Dia menjelaskan, pertumbuhan ekonomi pada triwulan II 2026 turut ditopang faktor musiman. Libur sekolah pada Juli mendorong pertumbuhan sektor akomodasi serta penyediaan makanan dan minuman hingga 10,6 persen. Sementara itu, momentum penerimaan peserta didik baru, masuk perguruan tinggi, dan kenaikan kelas ikut mendongkrak sektor informasi dan komunikasi yang tumbuh 6,97 persen.
Di sisi lain, musim kemarau yang panas meningkatkan permintaan listrik untuk kebutuhan pendingin ruangan, ditambah kenaikan harga gas akibat konflik geopolitik, sehingga sektor pengadaan listrik dan gas mencatat pertumbuhan sebesar 10,81 persen.
"Namun kita harus mewaspadai melambatnya pertumbuhan industri pengolahan. Pada triwulan I 2026, industri pengolahan tumbuh 5,04 persen (yoy), namun di triwulan II 2026 tumbuh lebih rendah, yakni 4,52 persen," jelas Said.
"Kenapa pemerintah penting untuk mewaspadai hal ini, sebab industri pengolahan menyumbangkan 18,5 persen dari PDB, sekaligus kontributor 13,5 persen tenaga kerja nasional, sekaligus cerminan dari sebagain besar tenaga kerja formal," sambungnya.

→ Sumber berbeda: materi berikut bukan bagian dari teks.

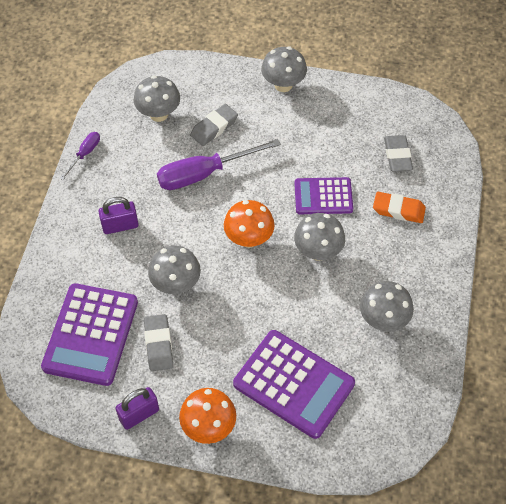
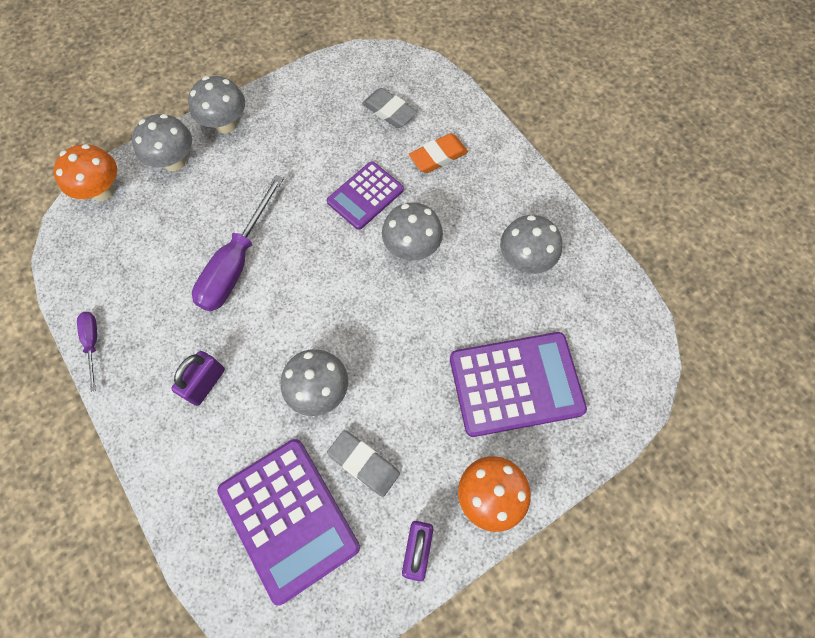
camera: 45 degrees left, 10 degrees up
grey mushroom [134,75,180,122] -> grey mushroom moved to [132,114,192,171]
grey eraser [190,104,238,146] -> none
orange mushroom [224,200,275,248] -> orange mushroom moved to [54,144,117,201]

Meski panen raya padi berlangsung serentak di berbagai daerah pada Juli, Said menilai kondisi tersebut belum mampu mendorong pertumbuhan sektor pertanian. Pertumbuhan sektor ini melambat dari 4,97 persen (yoy) pada triwulan I 2026 menjadi 3,8 persen pada triwulan II 2026.
"Hal ini perlu menjadi perhatian pemerintah sebab sektor pertanian cerminan dari sektor primer, sekaligus berkontribusi 13,57 persen terhadap PDB. Sektor pertanian juga menyumbang 28,75 persen tenaga kerja nasional, dengan demikian perannya sangat strategis," jelas Politikus PDIP ini.
Dari sisi permintaan, Said mencatat konsumsi rumah tangga masih tumbuh positif meski melambat dari 5,52 persen pada triwulan I 2026 menjadi 5,05 persen pada triwulan II 2026. Menurutnya, capaian tersebut tetap patut diapresiasi mengingat konsumsi rumah tangga menjadi penopang utama ekonomi dengan kontribusi 53,3 persen terhadap PDB.
"Disaat yang sama, kinerja investasi barang modal (PMTB) dan ekpor juga menunjukkan pertumbuhan positif, PMTB tumbuh 6,87 persen dan ekspor 4,13 persen, padahal pada triwulan 1 2026, ekspor nasional hanya tumbuh 0,9 persen," kata dia.